Analysetext:
===

Weil es zwischen den Orten keine Straßen gibt, müssen alle Patienten, die im Krankenhaus behandelt werden wollen, über das Meer anreisen, oft mehrere hundert Kilometer im offenen Boot. Um solche gefährlichen Anfahrten zu vermeiden, wurde Pipaluk eingeführt. Die meisten Ärzte erachten das System als großen Fortschritt, das die Situation der Patienten erheblich verbessert.
"Wenn ich genug Daten vom Pipaluk bekomme, kann ich eine Behandlung vorschlagen. Ich kann Infektionen erkennen oder Herzprobleme. Auch ein EKG, Blutdruck und Puls geben mir wichtige Informationen. Natürlich ist es immer besser, den Patienten zu sehen, aber die Distanzen sind einfach zu lang und deshalb ist Telemedizin eine gute Methode, um hier zu arbeiten."
Göran Kolmodin
Vier Mal im Jahr besuchen die Ärzte aus Upernavik die weiter entfernten Orte entlang der Küste, die kein Krankenhaus haben. Das heutige Ziel heißt Aappillattoq. Mit von der Partie der Übersetzer Pele Mörk. Was mit dem Boot eine halbe Ewigkeit dauert, ist mit dem Hubschrauber schnell erledigt. Außerdem ist es immer ein kleines Abenteuer für sich, erzählt Göran auf dem Flug.
Medizinisches Gerät, Medikamente und Impfstoff - der Besuch der Siedlungen gleicht jedes Mal einer kleinen Expedition. Am Heliport wird Göran bereits erwartet: Mina, die Frau von der Krankenstation hilft beim Kistenschleppen. Es gibt nur 50 Häuser in Appillattoq und kein Hotel.
"Das dürfte das geringste Problem sein. Irgendwo werden wir schon unterkommen. Ich weiß bloß noch nicht wo. Die Leute leben hier offensichtlich viel einsamer als in Upernavik. Upernavik ist für sie wahrscheinlich wie New York."

===

Arbeitsaufträge:
#1 Gib den Abschnitt aus dem Analysetext wortgetreu wieder, beginnend bei „Medizinisches Gerät, Medikamente“ und fortlaufend bis einschließlich „und kein Hotel.“.
#2 Wie oft im Jahr besuchen die Ärzte aus Upernavik laut Analysetext die weiter entfernten Orte entlang der Küste?
#3 Entscheide für jede Aussage, ob sie mit dem Analysetext übereinstimmt, und belege deine Antwort jeweils mit einem wörtlichen Zitat.
(a) Zwischen den Orten gibt es Straßen.
(b) Mina hilft am Heliport beim Tragen der Kisten.
(c) Mit dem Boot ist die Strecke schneller zurückgelegt als mit dem Hubschrauber.
Die Datensätze braucht man für die Bearbeitung nicht.

[Datensatzeinträge]
===

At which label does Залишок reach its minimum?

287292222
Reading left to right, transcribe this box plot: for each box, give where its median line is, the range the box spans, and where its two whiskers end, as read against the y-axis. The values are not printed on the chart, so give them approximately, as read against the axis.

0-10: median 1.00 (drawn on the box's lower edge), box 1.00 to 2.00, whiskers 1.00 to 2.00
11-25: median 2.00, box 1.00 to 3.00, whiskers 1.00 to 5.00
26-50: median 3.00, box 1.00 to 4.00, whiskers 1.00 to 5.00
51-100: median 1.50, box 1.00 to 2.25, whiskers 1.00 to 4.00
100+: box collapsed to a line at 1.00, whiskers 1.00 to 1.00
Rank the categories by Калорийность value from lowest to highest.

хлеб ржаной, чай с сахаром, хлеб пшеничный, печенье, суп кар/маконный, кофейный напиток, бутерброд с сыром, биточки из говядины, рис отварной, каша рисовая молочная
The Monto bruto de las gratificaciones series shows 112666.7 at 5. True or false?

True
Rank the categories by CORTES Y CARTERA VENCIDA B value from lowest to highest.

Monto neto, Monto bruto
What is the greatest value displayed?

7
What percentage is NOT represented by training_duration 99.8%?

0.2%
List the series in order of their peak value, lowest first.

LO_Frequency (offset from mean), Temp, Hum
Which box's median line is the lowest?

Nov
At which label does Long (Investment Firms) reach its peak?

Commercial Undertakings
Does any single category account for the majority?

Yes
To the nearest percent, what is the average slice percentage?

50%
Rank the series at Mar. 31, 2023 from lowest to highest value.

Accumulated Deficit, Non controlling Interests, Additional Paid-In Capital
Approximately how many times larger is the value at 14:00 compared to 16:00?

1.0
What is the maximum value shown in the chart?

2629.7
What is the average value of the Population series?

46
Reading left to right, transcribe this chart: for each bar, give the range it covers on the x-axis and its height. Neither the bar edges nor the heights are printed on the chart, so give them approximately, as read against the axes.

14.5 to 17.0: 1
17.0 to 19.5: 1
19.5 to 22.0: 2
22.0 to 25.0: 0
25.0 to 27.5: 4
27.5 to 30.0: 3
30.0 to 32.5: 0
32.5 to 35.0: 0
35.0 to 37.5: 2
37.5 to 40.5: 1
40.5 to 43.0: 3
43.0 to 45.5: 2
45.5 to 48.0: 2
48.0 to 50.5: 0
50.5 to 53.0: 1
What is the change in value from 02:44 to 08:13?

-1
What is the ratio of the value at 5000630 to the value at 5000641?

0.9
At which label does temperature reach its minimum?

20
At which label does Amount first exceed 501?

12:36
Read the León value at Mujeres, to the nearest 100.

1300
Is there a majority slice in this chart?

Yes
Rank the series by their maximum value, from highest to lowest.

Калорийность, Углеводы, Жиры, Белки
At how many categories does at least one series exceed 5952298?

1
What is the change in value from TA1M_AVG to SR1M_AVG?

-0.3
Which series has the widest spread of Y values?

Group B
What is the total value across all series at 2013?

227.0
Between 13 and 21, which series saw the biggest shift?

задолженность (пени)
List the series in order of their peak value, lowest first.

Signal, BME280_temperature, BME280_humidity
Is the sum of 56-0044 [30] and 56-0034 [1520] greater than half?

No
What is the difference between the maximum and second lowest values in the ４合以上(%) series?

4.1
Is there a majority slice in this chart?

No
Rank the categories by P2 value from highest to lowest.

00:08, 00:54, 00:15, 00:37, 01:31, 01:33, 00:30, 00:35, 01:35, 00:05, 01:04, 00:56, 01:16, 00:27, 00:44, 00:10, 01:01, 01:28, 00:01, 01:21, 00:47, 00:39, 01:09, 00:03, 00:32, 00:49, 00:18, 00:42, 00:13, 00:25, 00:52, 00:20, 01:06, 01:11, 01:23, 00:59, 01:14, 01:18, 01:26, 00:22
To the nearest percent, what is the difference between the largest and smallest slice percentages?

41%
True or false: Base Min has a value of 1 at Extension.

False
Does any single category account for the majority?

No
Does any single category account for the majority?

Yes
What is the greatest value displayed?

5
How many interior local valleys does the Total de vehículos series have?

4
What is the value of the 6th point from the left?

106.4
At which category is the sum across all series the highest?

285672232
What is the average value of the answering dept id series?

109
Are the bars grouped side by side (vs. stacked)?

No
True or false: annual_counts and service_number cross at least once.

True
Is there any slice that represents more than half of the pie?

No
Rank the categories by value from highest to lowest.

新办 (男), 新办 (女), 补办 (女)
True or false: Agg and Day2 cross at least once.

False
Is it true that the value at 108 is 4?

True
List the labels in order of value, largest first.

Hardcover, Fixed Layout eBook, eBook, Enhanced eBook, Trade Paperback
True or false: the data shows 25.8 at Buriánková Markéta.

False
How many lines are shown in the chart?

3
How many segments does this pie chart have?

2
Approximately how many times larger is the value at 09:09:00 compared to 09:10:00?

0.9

===

Lösungen:
#1
Medizinisches Gerät, Medikamente und Impfstoff - der Besuch der Siedlungen gleicht jedes Mal einer kleinen Expedition. Am Heliport wird Göran bereits erwartet: Mina, die Frau von der Krankenstation hilft beim Kistenschleppen. Es gibt nur 50 Häuser in Appillattoq und kein Hotel.

#2 Vier Mal im Jahr.

#3
(a) Nein: „Weil es zwischen den Orten keine Straßen gibt“
(b) Ja: „Mina, die Frau von der Krankenstation hilft beim Kistenschleppen.“
(c) Nein: „Was mit dem Boot eine halbe Ewigkeit dauert, ist mit dem Hubschrauber schnell erledigt.“